Third, some argue that unvaccinated people might be disadvantaged or face access barriers. Yes, some people face barriers to vaccination, but this portion of the population is relatively minute: less than 2 percent of unvaccinated adults report lack of access. More common reasons for being unvaccinated include fear of side effects (50 percent), lack of trust in the vaccines (42 percent), lack of trust in the government (35 percent) and the perception that people don’t think they need a vaccine (32 percent).

Moreover, racial disparities have narrowed sharply, with Hispanic and Asian adults now even likelier than White adults to be vaccinated.

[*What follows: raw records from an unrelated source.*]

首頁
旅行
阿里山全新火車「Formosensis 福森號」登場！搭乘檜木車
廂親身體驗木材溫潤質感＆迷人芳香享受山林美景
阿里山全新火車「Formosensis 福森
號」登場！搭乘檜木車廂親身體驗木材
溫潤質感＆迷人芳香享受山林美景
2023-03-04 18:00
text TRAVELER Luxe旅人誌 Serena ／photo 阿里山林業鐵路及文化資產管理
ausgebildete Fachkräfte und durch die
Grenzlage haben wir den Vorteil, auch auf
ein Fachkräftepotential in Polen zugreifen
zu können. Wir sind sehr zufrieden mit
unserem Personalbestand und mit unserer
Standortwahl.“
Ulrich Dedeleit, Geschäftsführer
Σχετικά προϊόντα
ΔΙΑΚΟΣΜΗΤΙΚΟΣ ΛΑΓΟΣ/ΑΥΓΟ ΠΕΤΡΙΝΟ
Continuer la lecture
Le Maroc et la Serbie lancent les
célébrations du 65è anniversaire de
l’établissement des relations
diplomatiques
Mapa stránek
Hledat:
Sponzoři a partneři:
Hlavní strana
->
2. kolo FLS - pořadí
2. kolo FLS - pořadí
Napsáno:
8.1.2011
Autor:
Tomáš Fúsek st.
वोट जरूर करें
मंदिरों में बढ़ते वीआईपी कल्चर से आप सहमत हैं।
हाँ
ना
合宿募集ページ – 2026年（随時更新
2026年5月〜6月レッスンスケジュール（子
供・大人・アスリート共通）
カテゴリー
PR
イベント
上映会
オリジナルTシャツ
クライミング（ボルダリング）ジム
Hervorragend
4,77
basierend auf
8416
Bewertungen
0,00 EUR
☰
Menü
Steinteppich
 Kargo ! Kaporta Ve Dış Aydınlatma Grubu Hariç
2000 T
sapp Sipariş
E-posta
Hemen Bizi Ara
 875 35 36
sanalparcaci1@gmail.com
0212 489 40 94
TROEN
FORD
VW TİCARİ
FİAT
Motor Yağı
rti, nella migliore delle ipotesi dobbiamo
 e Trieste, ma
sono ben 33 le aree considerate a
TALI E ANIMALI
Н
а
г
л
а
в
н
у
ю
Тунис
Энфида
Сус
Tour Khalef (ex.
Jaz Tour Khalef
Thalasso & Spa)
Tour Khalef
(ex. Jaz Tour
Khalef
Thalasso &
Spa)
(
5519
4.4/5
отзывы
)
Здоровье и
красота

More fundamentally, the equity argument for prioritizing unvaccinated adults can’t just be that they are more disadvantaged than average Americans; it must also be that they are more disadvantaged than people who are seriously immunocompromised or medically ineligible for vaccines. That is a difficult argument to make.

We routinely recognize that needs come before wants. We make parking spaces accessible to people with disabilities; not to just anyone who prefers a shorter walk. We reserve gluten-free sandwiches at events for those with celiac disease, not for those who prefer the taste. Likewise, Americans unvaccinated by choice, even if they would prefer Evusheld to widely available vaccines, should wait behind the immunocompromised and vaccine-ineligible. It’s only fair.